All of the records must be repeated exactly as they read.

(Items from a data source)

· · · ·

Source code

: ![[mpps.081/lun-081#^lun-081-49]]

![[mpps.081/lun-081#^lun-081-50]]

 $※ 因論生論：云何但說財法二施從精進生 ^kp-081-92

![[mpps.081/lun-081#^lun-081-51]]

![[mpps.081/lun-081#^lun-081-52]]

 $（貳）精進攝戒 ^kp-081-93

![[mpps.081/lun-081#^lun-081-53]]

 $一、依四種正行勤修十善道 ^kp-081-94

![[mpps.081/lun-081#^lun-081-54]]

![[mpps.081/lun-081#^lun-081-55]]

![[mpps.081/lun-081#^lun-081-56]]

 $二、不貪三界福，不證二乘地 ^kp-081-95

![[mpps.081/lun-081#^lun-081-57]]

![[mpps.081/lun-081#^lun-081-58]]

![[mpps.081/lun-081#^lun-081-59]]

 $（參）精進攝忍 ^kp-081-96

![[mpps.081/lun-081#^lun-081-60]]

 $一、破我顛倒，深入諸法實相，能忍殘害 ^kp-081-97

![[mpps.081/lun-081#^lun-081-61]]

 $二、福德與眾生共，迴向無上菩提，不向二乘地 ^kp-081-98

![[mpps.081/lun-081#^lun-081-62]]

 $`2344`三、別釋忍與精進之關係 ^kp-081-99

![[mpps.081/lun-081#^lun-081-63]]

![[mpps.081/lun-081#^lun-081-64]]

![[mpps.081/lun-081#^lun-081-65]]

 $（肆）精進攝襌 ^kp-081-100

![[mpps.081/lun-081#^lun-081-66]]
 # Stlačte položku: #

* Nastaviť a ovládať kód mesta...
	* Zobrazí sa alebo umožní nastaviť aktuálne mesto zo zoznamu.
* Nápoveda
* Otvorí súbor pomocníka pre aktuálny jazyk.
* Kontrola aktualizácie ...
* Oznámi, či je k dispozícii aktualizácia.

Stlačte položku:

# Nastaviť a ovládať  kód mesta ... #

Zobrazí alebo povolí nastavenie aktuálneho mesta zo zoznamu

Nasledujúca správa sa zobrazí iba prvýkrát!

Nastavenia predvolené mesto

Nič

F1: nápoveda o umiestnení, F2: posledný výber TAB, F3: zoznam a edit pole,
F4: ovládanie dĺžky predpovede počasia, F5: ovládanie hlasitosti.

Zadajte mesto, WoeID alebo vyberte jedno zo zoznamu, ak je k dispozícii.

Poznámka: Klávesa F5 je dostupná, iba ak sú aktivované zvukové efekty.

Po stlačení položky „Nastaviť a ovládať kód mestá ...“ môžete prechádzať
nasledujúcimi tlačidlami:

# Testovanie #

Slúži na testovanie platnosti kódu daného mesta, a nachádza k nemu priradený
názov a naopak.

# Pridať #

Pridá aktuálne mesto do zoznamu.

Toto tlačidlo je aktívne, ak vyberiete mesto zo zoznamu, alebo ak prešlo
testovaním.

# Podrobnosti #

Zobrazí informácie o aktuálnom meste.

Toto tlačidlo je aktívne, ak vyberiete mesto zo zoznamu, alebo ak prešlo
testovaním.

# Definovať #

· · · ·

■ OUTPUT:
Source code

: ![[mpps.081/lun-081#^lun-081-49]]

![[mpps.081/lun-081#^lun-081-50]]

 $※ 因論生論：云何但說財法二施從精進生 ^kp-081-92

![[mpps.081/lun-081#^lun-081-51]]

![[mpps.081/lun-081#^lun-081-52]]

 $（貳）精進攝戒 ^kp-081-93

![[mpps.081/lun-081#^lun-081-53]]

 $一、依四種正行勤修十善道 ^kp-081-94

![[mpps.081/lun-081#^lun-081-54]]

![[mpps.081/lun-081#^lun-081-55]]

![[mpps.081/lun-081#^lun-081-56]]

 $二、不貪三界福，不證二乘地 ^kp-081-95

![[mpps.081/lun-081#^lun-081-57]]

![[mpps.081/lun-081#^lun-081-58]]

![[mpps.081/lun-081#^lun-081-59]]

 $（參）精進攝忍 ^kp-081-96

![[mpps.081/lun-081#^lun-081-60]]

 $一、破我顛倒，深入諸法實相，能忍殘害 ^kp-081-97

![[mpps.081/lun-081#^lun-081-61]]

 $二、福德與眾生共，迴向無上菩提，不向二乘地 ^kp-081-98

![[mpps.081/lun-081#^lun-081-62]]

 $`2344`三、別釋忍與精進之關係 ^kp-081-99

![[mpps.081/lun-081#^lun-081-63]]

![[mpps.081/lun-081#^lun-081-64]]

![[mpps.081/lun-081#^lun-081-65]]

 $（肆）精進攝襌 ^kp-081-100

![[mpps.081/lun-081#^lun-081-66]]
 # Stlačte položku: #

* Nastaviť a ovládať kód mesta...
	* Zobrazí sa alebo umožní nastaviť aktuálne mesto zo zoznamu.
* Nápoveda
* Otvorí súbor pomocníka pre aktuálny jazyk.
* Kontrola aktualizácie ...
* Oznámi, či je k dispozícii aktualizácia.

Stlačte položku:

# Nastaviť a ovládať  kód mesta ... #

Zobrazí alebo povolí nastavenie aktuálneho mesta zo zoznamu

Nasledujúca správa sa zobrazí iba prvýkrát!

Nastavenia predvolené mesto

Nič

F1: nápoveda o umiestnení, F2: posledný výber TAB, F3: zoznam a edit pole,
F4: ovládanie dĺžky predpovede počasia, F5: ovládanie hlasitosti.

Zadajte mesto, WoeID alebo vyberte jedno zo zoznamu, ak je k dispozícii.

Poznámka: Klávesa F5 je dostupná, iba ak sú aktivované zvukové efekty.

Po stlačení položky „Nastaviť a ovládať kód mestá ...“ môžete prechádzať
nasledujúcimi tlačidlami:

# Testovanie #

Slúži na testovanie platnosti kódu daného mesta, a nachádza k nemu priradený
názov a naopak.

# Pridať #

Pridá aktuálne mesto do zoznamu.

Toto tlačidlo je aktívne, ak vyberiete mesto zo zoznamu, alebo ak prešlo
testovaním.

# Podrobnosti #

Zobrazí informácie o aktuálnom meste.

Toto tlačidlo je aktívne, ak vyberiete mesto zo zoznamu, alebo ak prešlo
testovaním.

# Definovať #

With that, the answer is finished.